Horiuchi and his colleague, Woo Chang Kang of Australian National University, conducted a “replication and extension exercise” to examine the study’s findings, Horiuchi said. They repeated the same experiment, but changed the way they analyzed the data. The original study made a key assumption: that rainfall doesn’t change voter preference. But Horiuchi and his co-authors offered a different conclusion.

“We argue that … it’s possible that when it rains, people’s preference may change,” Horiuchi said.

Their analysis showed about 1 percent of voters likely changed their preference in rainy weather.

Horiuchi said their conclusion fell in line with previous findings in other disciplines: “When it rains, many, many studies in psychology and health science [found] that the rainfall affects people’s mood … When people are not in a good mood, they tend to be risk averse.”
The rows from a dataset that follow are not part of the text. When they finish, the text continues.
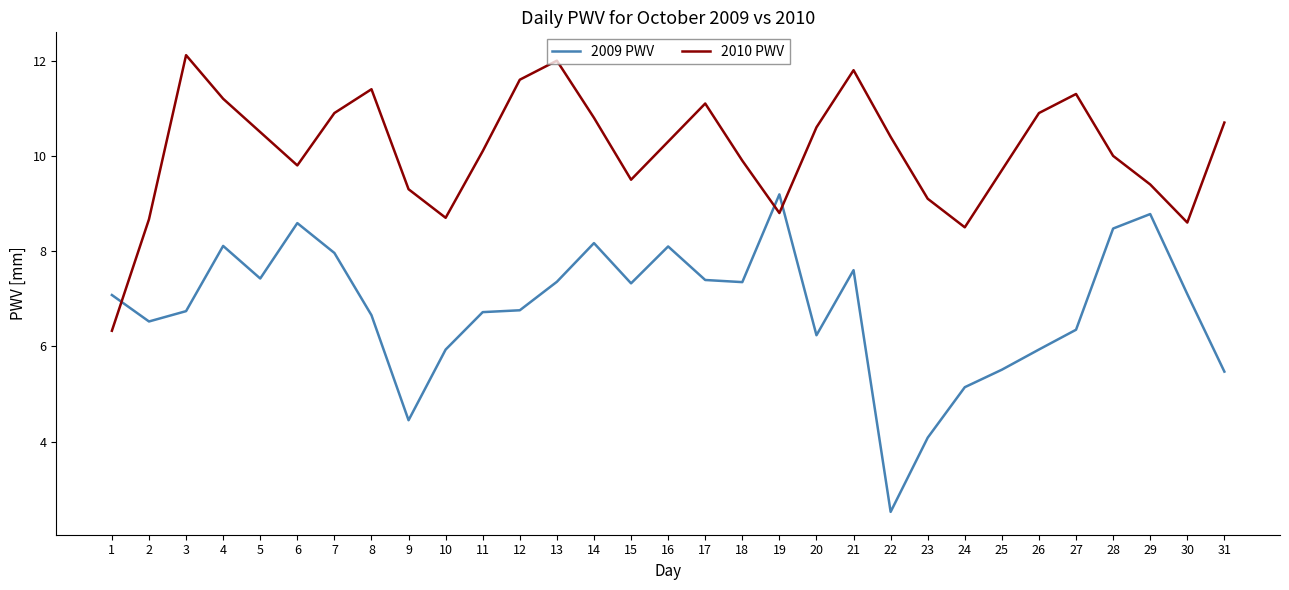

True or false: 2009 PWV has a value of 14.0 at 29.

False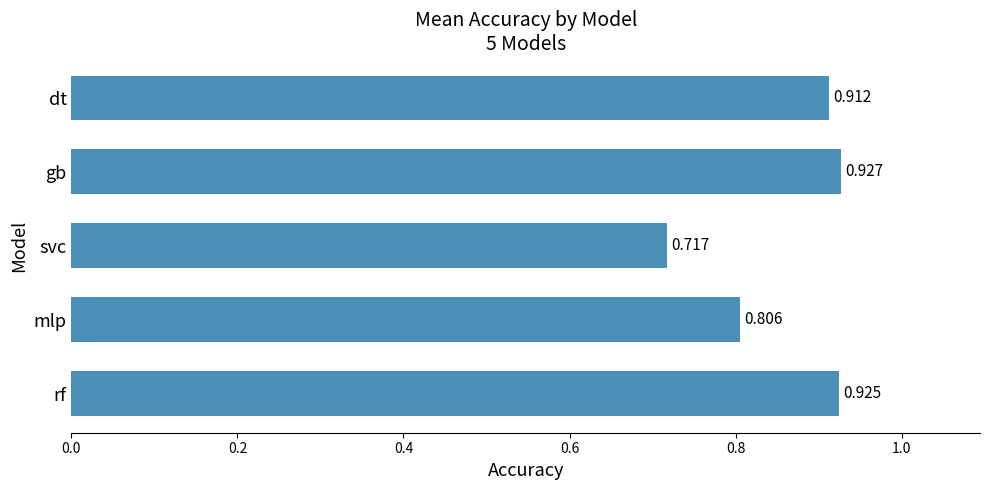

At which category does the chart reach its peak across all series?

gb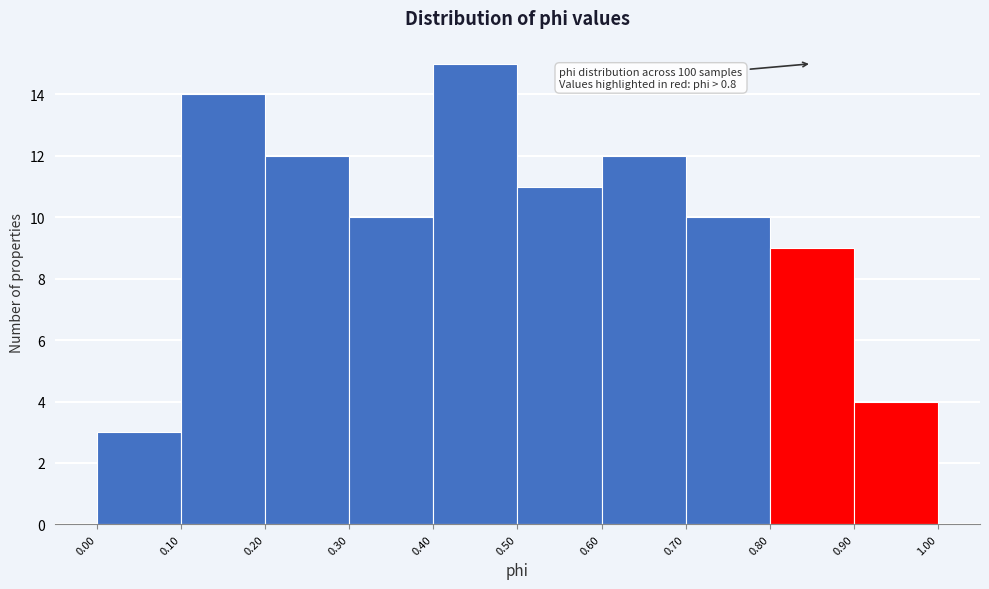

Which range on the x-axis has the tallest bar?

0.40 to 0.50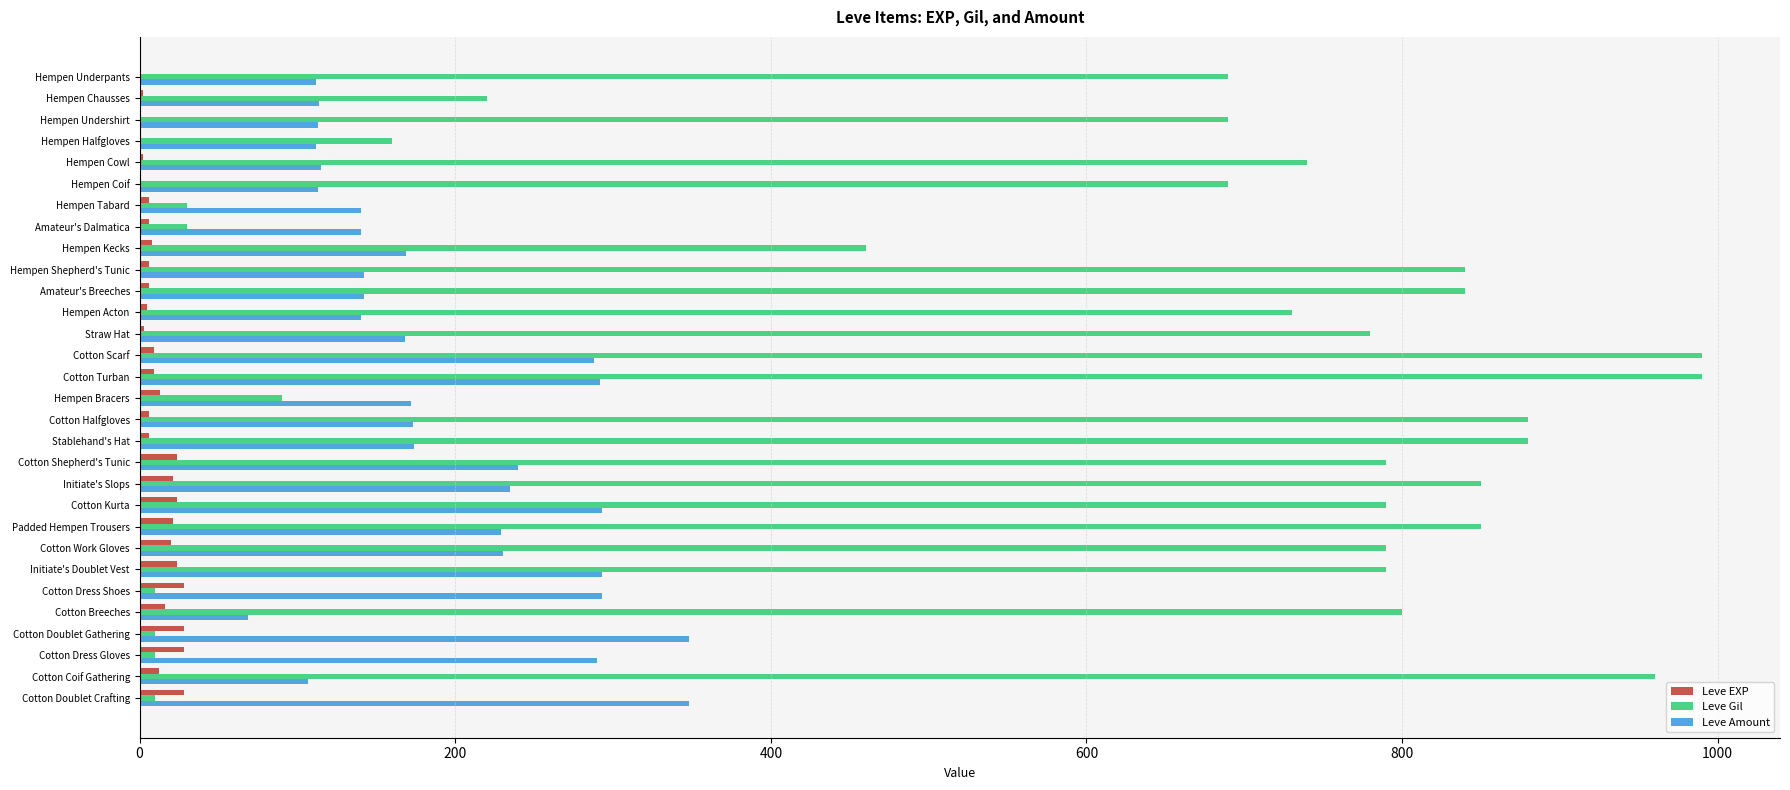

Which series has the largest total across all categories?

Leve Gil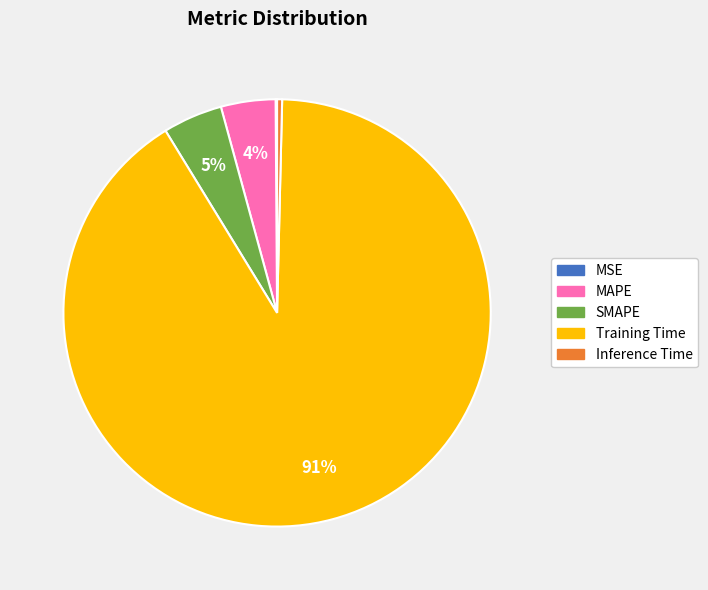

Which category accounts for the majority?

Training Time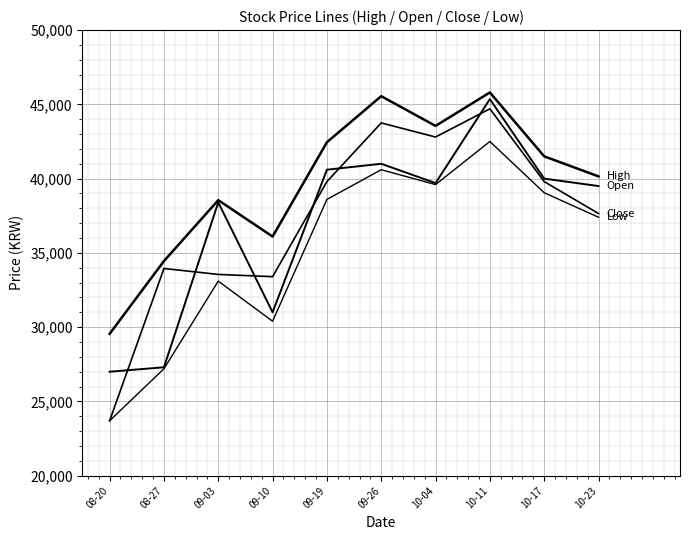

What is the label of the 3rd point from the left?

09-03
In political science, Horiuchi said Democrats are often perceived as riskier choices for office. This risk aversion during poor weather supported Horiuchi’s findings that rain makes Americans more likely to vote for Republicans.

Like Horiuchi, physics and astronomy professor Ryan Hickox said that students are essential to his work at Dartmouth, and that undergraduate students, graduate students and postdoctoral scholars are all involved in his research.

“The work that I do would not be possible at all without these fabulous people,” he said.

Hickox is an extra-galactic astronomer, specializing in black holes and what they indicate about how galaxies formed and how they’ve changed over time. Hickox and his team observe the radiation that black holes produce as they grow, such as x-ray and infrared radiation, looking for “signatures” of these black holes in telescope images. His team uses data and images from other researchers, including data from telescopes in space, as well as collecting some data at the Southern African Large Telescope and MDM Observatory in Arizona.

If a galaxy is the size of Earth, Hickox said, the black hole at its center would be the size of a centimeter, and it would weigh anywhere from a million to over a billion times the mass of the sun. Hickox added that he is encouraged by the new information his team has uncovered regarding the location and behavior of these black holes, thanks to innovative techniques.

“It’s like an archaeological dig,” he said. “We’re finding stuff that no one had ever had the right tools to be able to see.”

Hickox explained that new x-ray observatories allow for better visibility through dense clouds of gas, and new techniques that combine data together help find hidden black holes in unprecedented ways.

Hickox’s research is just one example of Dartmouth professors making a splash in the greater academic world. Though Dartmouth’s smaller size may suggest Dartmouth professors are less visible among the academic community, Hickox said he has found quite the contrary.

“One of the things that I’ve loved about Dartmouth is that I’ve felt completely connected to the broader landscape of scientists working in my area,” he said. “For me, Dartmouth has been really great at allowing us to innovate on a large scale, as part of the whole community of researchers.”

Hickox expressed gratitude that the College’s environment encourages faculty and students to discuss their work, even across departments.

“It makes your mind flexible,” he said.

Though Valentino didn’t expect this culture of innovation when he chose to make Dartmouth home, he said it’s a “happy byproduct” of the kind of place Dartmouth is — small, close-knit and interdisciplinary.